■ Instructions for the task:
Should the entries contain pictures, leave them out and return exactly the lines from the first through the line holding "de toda la provincia".

■ Data excerpts:

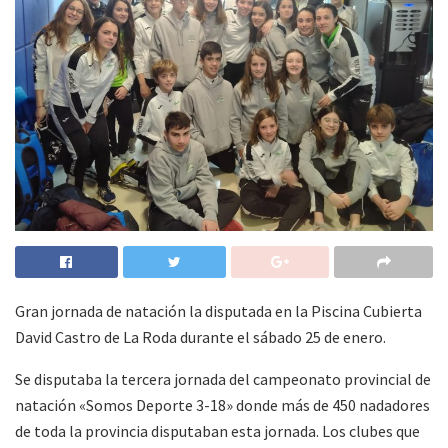
Gran jornada de natación la disputada en la Piscina Cubierta
David Castro de La Roda durante el sábado 25 de enero.
Se disputaba la tercera jornada del campeonato provincial de
natación «Somos Deporte 3-18» donde más de 450 nadadores
de toda la provincia disputaban esta jornada. Los clubes que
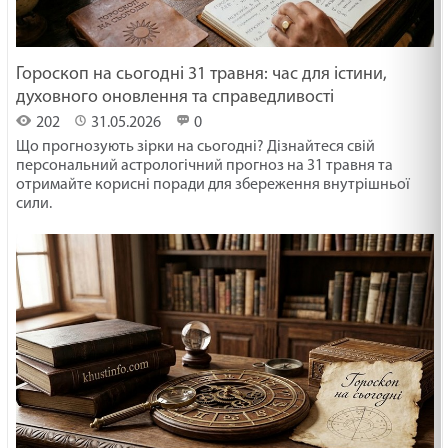
Гороскоп на сьогодні 31 травня: час для істини,
духовного оновлення та справедливості
202
31.05.2026
0
Що прогнозують зірки на сьогодні? Дізнайтеся свій
персональний астрологічний прогноз на 31 травня та
отримайте корисні поради для збереження внутрішньої
сили.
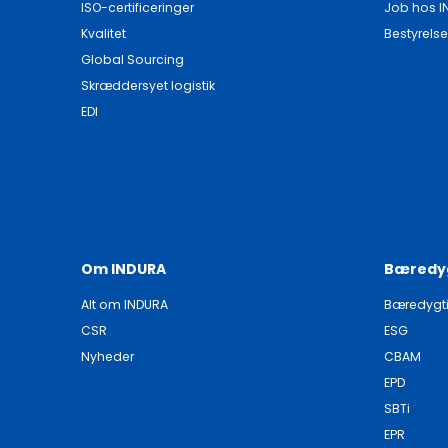
ISO-certificeringer
Job hos I
Kvalitet
Bestyrelse
Global Sourcing
Skræddersyet logistik
EDI
Om INDURA
Bæredy
Alt om INDURA
Bæredygt
CSR
ESG
Nyheder
CBAM
EPD
SBTi
EPR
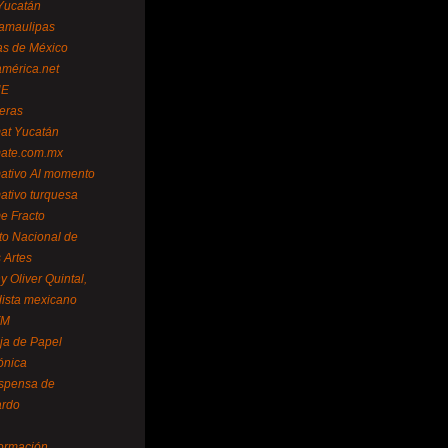
Yucatán
amaulipas
as de México
américa.net
NE
teras
mat Yucatán
mate.com.mx
mativo Al momento
mativo turquesa
me Fracto
uto Nacional de
 Artes
 Oliver Quintal,
dista mexicano
FM
ja de Papel
ónica
spensa de
ardo
formación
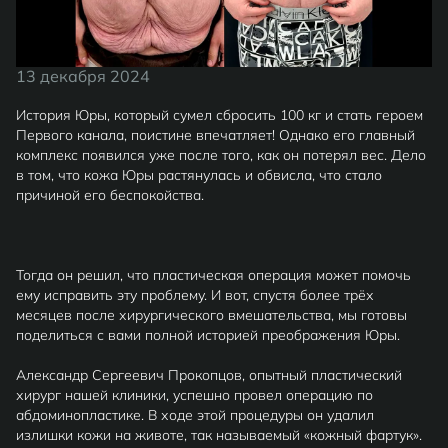
13 декабря 2024
История Юры, который сумел сбросить 100 кг и стать героем
Первого канала, поистине впечатляет! Однако его главный
комплекс появился уже после того, как он потерял вес. Дело
в том, что кожа Юры растянулась и обвисла, что стало
причиной его беспокойства.
Тогда он решил, что пластическая операция может помочь
ему исправить эту проблему. И вот, спустя более трёх
месяцев после хирургического вмешательства, мы готовы
поделиться с вами полной историей преображения Юры.
Александр Сергеевич Прокопцов, опытный пластический
хирург нашей клиники, успешно провел операцию по
абдоминопластике. В ходе этой процедуры он удалил
излишки кожи на животе, так называемый «кожный фартук».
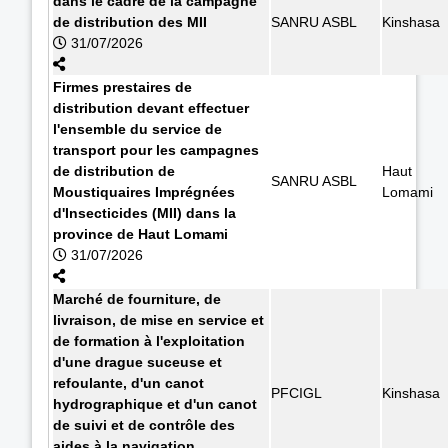
dans le cadre de la campagne
de distribution des MII
SANRU ASBL
Kinshasa
31/07/2026
Firmes prestaires de
distribution devant effectuer
l'ensemble du service de
transport pour les campagnes
de distribution de
Haut
SANRU ASBL
Moustiquaires Imprégnées
Lomami
d'Insecticides (MII) dans la
province de Haut Lomami
31/07/2026
Marché de fourniture, de
livraison, de mise en service et
de formation à l'exploitation
d'une drague suceuse et
refoulante, d'un canot
PFCIGL
Kinshasa
hydrographique et d'un canot
de suivi et de contrôle des
aides à la navigation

■ Task result:
Gran jornada de natación la disputada en la Piscina Cubierta
David Castro de La Roda durante el sábado 25 de enero.
Se disputaba la tercera jornada del campeonato provincial de
natación «Somos Deporte 3-18» donde más de 450 nadadores
de toda la provincia disputaban esta jornada. Los clubes que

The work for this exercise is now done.